Why combine GHRH analogs with GHRPs?

GHRH analogs and GHRPs activate different signaling pathways in pituitary somatotroph cells — GHRH uses the cAMP/PKA pathway while GHRPs use the PLC/PKC/calcium pathway. These distinct pathways converge synergistically, producing GH pulses 2-3x greater than either peptide alone. Additionally, GHRPs partially overcome somatostatin’s inhibitory tone, further amplifying the GH response. This synergy makes the combination more effective than higher doses of either peptide individually.

Does the GH/IGF-1 axis decline with age?

Yes. GH secretion declines approximately 14% per decade after age 30, a process called the somatopause. By age 60-70, GH levels are 30-50% of young adult values, with proportional IGF-1 decline. This is caused by increased somatostatin tone, decreased GHRH production, reduced pituitary GH stores, and increased adiposity. However, the pituitary retains the capacity to respond to strong stimulation, which is why GH-releasing peptides can still elicit significant GH release in older subjects.

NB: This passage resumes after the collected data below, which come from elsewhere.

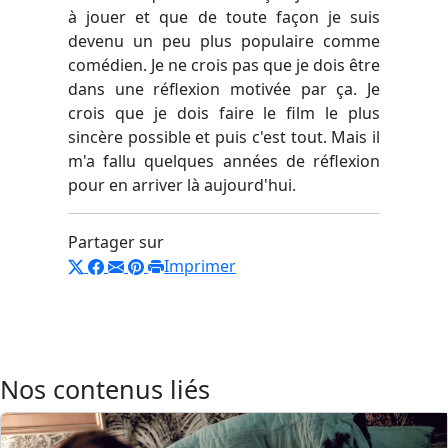
à jouer et que de toute façon je suis
devenu un peu plus populaire comme
comédien. Je ne crois pas que je dois être
dans une réflexion motivée par ça. Je
crois que je dois faire le film le plus
sincère possible et puis c'est tout. Mais il
m'a fallu quelques années de réflexion
pour en arriver là aujourd'hui.
Partager sur
Imprimer
Nos contenus liés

What is the difference between endocrine and autocrine/paracrine IGF-1?

Endocrine IGF-1 is produced mainly by the liver and circulates in the bloodstream to act on distant tissues. Autocrine/paracrine IGF-1 is produced locally within tissues (muscle, bone, brain, etc.) and acts on nearby cells. While liver-derived IGF-1 accounts for approximately 75% of circulating levels, local IGF-1 production is critical for tissue-specific growth, repair, and maintenance. Research suggests that local IGF-1 may be more important than circulating IGF-1 for certain tissue-specific effects.

Disclaimer: This article is for informational and educational purposes only. All peptides mentioned are sold strictly for laboratory research use. This content does not constitute medical advice. Consult qualified healthcare professionals for any health-related decisions.